‘Game Change’ takes a feature-length look at Palin

By Rich Heldenfels
McClatchy Newspapers

If you need another demonstration of the star power attached to Sarah Palin, look no further than “Game Change,” the movie airing on HBO at 8 p.m. Saturday.

The film chronicles Palin’s role in the 2008 presidential campaign, where she was plucked from the relative obscurity of the Alaska governorship to be John McCain’s vice presidential running mate. Julianne Moore plays Palin — marvelously, by the way — with Ed Harris as McCain and Woody Harrelson as McCain adviser Steve Schmidt. The production also includes real news footage of some Palin events, with Moore edited in.

Scripted by actor-writer Danny Strong (“Recount”), “Game Change” is based on the book of the same name by Mark Halperin and John Heilemann. But the book dealt with both sides in the 2008 campaign, including the long conflict between Barack Obama and Hillary Clinton in pursuit of the Democratic nomination for president.
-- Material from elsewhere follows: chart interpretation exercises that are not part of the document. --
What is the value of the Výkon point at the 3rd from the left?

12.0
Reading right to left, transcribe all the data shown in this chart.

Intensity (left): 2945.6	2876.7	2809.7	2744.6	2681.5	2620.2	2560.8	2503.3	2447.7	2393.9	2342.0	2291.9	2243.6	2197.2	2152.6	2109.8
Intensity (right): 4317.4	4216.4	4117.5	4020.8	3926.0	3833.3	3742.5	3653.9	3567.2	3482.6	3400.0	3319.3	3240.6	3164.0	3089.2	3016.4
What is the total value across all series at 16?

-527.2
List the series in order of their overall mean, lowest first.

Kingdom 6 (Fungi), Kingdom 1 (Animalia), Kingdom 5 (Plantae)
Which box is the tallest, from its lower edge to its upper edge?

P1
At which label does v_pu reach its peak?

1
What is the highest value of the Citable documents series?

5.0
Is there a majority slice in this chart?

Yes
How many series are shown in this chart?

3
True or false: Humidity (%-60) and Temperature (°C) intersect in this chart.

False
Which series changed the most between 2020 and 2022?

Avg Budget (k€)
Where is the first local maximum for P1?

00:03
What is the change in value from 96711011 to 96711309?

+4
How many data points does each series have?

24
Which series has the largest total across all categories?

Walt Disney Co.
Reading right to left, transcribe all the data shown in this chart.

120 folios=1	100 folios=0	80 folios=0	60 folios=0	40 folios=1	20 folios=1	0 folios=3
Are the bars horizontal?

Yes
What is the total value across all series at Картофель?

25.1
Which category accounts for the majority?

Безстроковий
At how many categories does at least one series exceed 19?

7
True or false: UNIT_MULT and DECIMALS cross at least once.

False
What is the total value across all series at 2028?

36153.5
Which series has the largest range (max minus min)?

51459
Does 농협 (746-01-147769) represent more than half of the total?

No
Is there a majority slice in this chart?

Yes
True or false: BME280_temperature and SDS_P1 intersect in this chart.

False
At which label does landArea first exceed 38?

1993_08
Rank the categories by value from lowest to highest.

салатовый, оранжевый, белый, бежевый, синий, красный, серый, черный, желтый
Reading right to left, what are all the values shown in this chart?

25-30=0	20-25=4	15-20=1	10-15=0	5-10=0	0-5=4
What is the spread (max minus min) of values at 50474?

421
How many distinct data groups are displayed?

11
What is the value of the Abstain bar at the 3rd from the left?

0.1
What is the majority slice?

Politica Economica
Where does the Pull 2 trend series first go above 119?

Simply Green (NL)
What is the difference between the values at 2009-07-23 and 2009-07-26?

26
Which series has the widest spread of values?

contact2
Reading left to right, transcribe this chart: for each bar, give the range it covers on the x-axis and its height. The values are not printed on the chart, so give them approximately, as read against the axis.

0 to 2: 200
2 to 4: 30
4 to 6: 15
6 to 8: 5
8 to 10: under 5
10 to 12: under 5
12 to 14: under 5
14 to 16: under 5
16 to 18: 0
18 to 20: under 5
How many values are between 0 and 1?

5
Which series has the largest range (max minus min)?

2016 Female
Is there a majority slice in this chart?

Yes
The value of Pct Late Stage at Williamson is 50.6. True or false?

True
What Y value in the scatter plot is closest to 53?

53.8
The McCain / Palin saga doesn’t even begin until the book is about half done; still, the filmmakers (among them director Jay Roach, also of “Recount,” and executive producer Tom Hanks) have opted to focus on the Palin story.

Of course, it’s a good story, and she became a major figure on the national stage regardless of what you think of her politics. “Game Change” is relatively faithful to the book, and like the print account it makes clear that Palin was chosen hastily and without the vetting that had accompanied other contenders.

And she was exactly what the campaign wanted, at least on paper: more conservative than McCain’s first choice, Joe Lieberman (played here by Austin Pendleton), and so more attractive to many Republicans; a very effective speaker and, at least for a time, a game changer for the Republicans trying to match Obama’s dramatic rise.

To be sure, the movie shows Palin as preparing poorly at key moments, but that’s part of the record. “Game Change’s” problems are less about what Palin does than in how the film as a whole works.

As good as the acting is, the movie feels very careful, as if it was written and produced with the awareness that Palin would have lawyers checking every scene. So we don’t get very far into the inner life of Palin, offered instead her behavior and the perceptions of people around her. (It’s pretty clear which characters were major sources.) As viewers, then, we do not get much more than what we already knew.

Besides, the Obama-Clinton campaign was a much better story.